* **ИСХОДНЫЙ ТЕКСТ**:

Двухэтажная казарма оказалась зданием батальона обеспечения под командованием капитана (опять же получившего майора в период моей службы, положительно, всем встреченным мной капитанам везло!) Галицкого – высокого и высокомерного, стройного, с ногами в виде буквы «Х» человека, который в целом соответствовал сформированному у меня положительному образу офицера Советской армии.
В казарме батальона располагались рота охраны, аэродромная рота, авторота на первом этаже. На втором этаже были электро-газовая рота (которую называли РГТ или РЭТ), взвод склада ГСМ и отделение КДС (кислород-азот добывающей станции). Внутреннее убранство примерно соответствовало привычному по Керчи, с поправкой на лет десять повышенного износа, да кровати не везде были двухъярусными. В первый день пребывания желания подробно знакомиться ни с бытом, ни тем более – с обитателями, у меня не было и я из каморки дежурного носа не показывал.

* **ПРЕДОСТАВЛЕННЫЙ МАТЕРИАЛ**:
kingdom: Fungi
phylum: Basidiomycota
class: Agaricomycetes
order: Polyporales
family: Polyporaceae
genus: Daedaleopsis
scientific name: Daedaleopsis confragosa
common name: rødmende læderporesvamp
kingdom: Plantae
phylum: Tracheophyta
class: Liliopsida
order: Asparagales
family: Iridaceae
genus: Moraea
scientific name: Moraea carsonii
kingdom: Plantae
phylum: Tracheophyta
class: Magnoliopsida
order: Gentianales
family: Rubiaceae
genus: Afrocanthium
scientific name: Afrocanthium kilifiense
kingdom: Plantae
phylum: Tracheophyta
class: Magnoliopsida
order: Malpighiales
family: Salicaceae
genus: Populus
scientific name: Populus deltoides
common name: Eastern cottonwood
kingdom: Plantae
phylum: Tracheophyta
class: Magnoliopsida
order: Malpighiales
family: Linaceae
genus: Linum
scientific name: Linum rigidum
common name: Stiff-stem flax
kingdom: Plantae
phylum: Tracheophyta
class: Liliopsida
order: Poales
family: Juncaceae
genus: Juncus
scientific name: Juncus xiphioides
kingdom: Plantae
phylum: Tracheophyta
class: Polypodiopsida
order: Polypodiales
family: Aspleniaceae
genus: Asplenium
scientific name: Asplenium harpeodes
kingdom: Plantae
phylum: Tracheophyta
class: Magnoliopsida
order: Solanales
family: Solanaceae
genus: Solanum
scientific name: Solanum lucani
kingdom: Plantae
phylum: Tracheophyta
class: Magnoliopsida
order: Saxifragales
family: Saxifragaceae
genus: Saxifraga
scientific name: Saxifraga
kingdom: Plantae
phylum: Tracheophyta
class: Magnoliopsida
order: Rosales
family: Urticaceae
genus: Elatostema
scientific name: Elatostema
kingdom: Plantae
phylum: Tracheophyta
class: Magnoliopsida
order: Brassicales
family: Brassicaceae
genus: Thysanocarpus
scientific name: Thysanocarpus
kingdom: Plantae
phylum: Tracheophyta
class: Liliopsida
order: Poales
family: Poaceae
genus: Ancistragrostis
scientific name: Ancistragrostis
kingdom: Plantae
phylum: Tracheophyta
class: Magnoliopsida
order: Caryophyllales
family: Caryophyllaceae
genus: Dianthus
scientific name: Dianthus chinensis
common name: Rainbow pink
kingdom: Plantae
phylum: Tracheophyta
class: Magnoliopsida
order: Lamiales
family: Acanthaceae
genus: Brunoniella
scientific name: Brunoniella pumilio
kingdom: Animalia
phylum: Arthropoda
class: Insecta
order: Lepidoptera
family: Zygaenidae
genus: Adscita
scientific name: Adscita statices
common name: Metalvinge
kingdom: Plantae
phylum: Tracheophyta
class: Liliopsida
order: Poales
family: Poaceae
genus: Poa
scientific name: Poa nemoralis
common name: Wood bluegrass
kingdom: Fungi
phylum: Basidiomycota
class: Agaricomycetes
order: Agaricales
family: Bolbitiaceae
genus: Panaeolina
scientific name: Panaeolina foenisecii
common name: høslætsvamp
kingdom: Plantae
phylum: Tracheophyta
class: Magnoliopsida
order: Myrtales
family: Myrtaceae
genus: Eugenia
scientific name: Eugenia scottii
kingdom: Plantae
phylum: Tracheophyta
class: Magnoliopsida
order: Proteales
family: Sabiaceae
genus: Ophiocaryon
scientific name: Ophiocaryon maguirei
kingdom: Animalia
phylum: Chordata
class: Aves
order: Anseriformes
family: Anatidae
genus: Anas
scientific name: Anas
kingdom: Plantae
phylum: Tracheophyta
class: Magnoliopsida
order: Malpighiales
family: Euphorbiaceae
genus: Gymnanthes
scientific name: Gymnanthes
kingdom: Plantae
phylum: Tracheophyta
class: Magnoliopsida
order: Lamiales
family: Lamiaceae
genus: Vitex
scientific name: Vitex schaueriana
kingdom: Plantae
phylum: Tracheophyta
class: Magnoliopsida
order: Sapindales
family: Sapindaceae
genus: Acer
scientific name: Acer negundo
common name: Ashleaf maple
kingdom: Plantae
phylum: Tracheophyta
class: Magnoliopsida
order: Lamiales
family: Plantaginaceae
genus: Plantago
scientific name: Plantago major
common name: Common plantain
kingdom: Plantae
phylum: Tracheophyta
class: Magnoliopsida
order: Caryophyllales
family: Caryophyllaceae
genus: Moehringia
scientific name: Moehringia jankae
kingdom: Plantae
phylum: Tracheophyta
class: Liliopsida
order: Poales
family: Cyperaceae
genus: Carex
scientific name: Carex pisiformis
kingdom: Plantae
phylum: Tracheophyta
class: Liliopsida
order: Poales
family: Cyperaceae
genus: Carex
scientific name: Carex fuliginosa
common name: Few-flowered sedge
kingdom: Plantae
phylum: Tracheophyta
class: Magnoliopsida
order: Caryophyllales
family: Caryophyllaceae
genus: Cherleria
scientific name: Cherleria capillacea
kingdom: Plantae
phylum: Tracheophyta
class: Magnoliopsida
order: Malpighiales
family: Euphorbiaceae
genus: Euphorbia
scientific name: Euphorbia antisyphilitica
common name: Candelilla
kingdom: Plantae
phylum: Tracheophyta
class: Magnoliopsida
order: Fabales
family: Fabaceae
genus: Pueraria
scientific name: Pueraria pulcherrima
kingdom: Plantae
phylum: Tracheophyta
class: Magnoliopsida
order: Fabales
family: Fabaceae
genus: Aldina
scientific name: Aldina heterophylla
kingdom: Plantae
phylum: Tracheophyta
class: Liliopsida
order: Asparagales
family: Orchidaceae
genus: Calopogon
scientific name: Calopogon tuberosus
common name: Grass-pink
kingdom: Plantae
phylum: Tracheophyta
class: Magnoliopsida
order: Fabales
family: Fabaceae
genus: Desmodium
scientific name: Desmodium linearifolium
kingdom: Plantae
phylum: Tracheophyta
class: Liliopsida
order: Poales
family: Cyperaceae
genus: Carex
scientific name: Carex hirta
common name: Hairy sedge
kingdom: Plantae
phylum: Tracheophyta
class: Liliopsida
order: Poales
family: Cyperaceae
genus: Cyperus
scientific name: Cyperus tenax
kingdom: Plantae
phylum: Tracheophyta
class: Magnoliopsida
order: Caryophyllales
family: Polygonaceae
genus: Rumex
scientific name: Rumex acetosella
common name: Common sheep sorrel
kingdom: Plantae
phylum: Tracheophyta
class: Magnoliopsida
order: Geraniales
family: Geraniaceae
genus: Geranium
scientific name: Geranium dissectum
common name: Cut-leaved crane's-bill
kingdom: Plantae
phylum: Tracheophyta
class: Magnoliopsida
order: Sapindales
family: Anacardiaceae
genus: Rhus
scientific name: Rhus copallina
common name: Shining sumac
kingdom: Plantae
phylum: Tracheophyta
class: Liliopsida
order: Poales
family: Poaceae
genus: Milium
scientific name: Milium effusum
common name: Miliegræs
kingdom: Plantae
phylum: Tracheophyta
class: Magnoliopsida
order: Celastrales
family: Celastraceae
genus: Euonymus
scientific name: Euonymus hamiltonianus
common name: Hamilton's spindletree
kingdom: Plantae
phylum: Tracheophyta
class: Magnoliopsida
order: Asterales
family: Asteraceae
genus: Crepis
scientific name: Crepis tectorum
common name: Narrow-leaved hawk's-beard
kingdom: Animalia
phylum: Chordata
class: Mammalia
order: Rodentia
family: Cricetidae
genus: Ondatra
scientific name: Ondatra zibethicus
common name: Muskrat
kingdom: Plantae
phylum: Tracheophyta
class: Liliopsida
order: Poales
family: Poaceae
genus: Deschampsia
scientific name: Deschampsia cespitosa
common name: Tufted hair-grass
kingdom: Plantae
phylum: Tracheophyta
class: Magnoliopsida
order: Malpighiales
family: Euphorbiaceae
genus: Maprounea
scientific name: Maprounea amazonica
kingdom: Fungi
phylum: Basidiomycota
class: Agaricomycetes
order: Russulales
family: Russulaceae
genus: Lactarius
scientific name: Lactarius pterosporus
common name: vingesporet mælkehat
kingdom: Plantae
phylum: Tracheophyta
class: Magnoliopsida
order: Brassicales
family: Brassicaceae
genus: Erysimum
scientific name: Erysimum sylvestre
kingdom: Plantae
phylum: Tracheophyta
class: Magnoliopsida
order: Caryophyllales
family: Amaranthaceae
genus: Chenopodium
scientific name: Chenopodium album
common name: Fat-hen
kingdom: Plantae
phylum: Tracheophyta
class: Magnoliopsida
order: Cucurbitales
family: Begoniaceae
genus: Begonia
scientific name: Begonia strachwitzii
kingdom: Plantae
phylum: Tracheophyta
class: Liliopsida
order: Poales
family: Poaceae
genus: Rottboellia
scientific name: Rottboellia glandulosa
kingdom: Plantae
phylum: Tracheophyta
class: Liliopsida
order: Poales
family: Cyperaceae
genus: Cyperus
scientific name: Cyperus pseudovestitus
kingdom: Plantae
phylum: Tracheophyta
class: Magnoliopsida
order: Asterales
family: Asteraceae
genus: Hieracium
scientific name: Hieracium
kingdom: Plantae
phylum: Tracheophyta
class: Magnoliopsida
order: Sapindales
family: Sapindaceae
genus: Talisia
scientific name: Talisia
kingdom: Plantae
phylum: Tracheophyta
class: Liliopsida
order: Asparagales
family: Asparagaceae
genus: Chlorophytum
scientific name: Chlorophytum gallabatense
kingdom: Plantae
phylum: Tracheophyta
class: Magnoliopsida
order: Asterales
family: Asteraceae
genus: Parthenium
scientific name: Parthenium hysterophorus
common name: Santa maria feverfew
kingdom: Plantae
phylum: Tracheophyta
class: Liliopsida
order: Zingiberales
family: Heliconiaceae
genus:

* **ЦЕЛЬ ЗАДАНИЯ**: Воспроизведите дословно фрагмент текста о казарме батальона обеспечения, начиная со слов «Двухэтажная казарма оказалась» и заканчивая словами «офицера Советской армии.».

* **РЕЗУЛЬТАТ ВЫПОЛНЕНИЯ**:
Двухэтажная казарма оказалась зданием батальона обеспечения под командованием капитана (опять же получившего майора в период моей службы, положительно, всем встреченным мной капитанам везло!) Галицкого – высокого и высокомерного, стройного, с ногами в виде буквы «Х» человека, который в целом соответствовал сформированному у меня положительному образу офицера Советской армии.